ASSIGNMENT> Output as a JSON list of strings, one per line and leaving out blank lines, the rows beginning at the line that contains "right ankle: (621, 548, 35)" and ending after the line that contains "left shoulder: (592, 398, -28)".

RECORDS FOR THE EXERCISE>
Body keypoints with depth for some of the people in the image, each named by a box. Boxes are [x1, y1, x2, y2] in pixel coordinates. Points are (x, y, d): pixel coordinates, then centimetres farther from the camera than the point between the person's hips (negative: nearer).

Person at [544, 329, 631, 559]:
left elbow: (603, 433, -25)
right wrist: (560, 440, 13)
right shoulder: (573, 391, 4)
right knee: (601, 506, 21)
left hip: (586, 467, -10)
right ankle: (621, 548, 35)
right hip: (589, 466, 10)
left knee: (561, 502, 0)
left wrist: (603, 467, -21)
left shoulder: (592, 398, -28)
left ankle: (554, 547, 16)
---
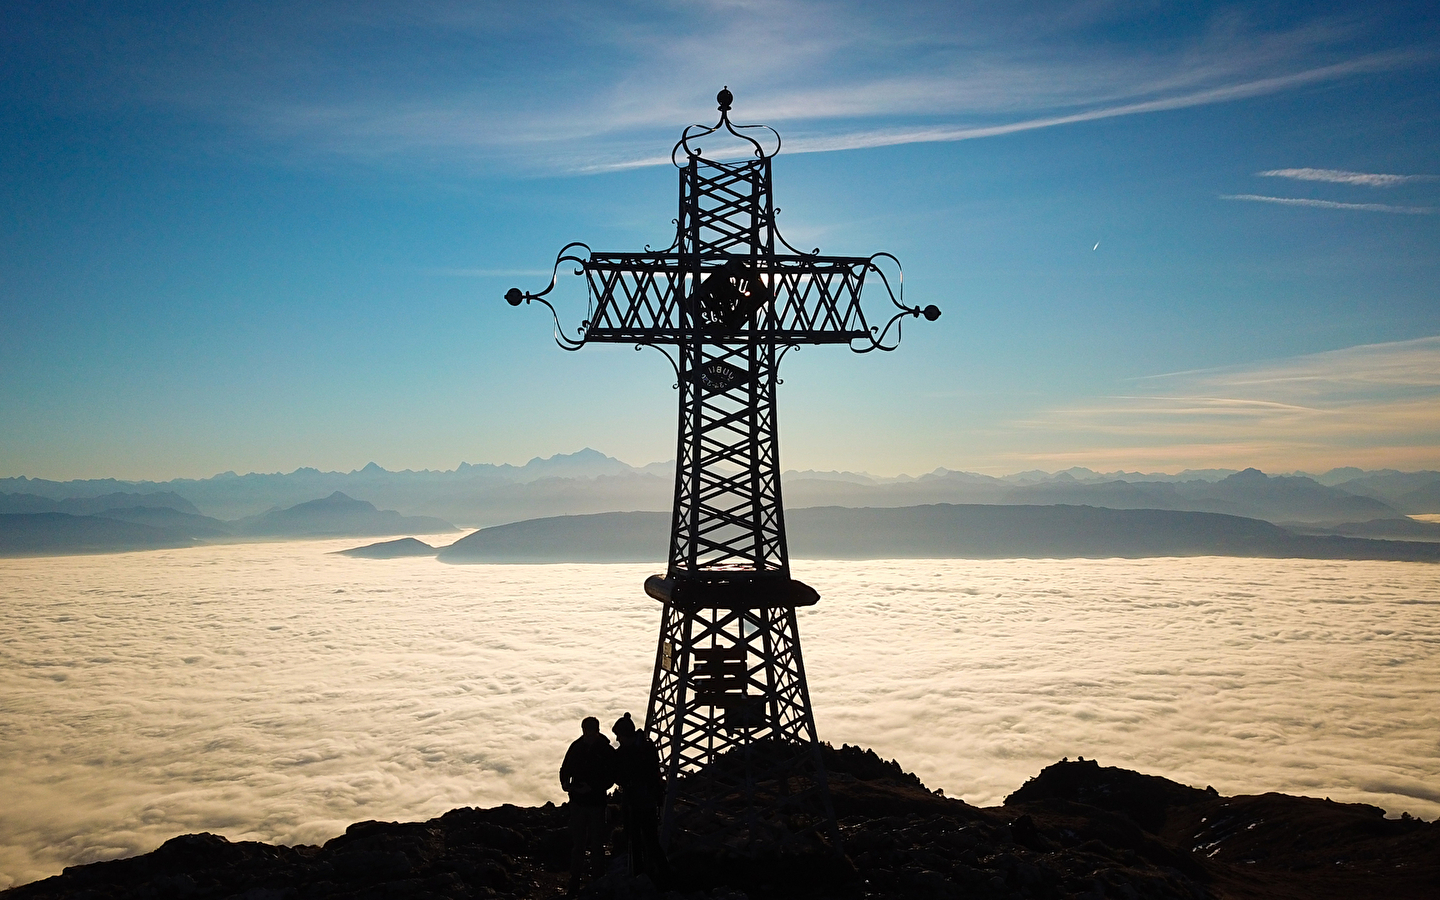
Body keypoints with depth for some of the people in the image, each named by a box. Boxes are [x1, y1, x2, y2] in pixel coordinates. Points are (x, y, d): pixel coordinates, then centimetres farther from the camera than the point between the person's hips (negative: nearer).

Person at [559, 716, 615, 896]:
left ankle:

THE ANSWER>
[
  "right ankle: (621, 548, 35)",
  "right hip: (589, 466, 10)",
  "left knee: (561, 502, 0)",
  "left wrist: (603, 467, -21)",
  "left shoulder: (592, 398, -28)"
]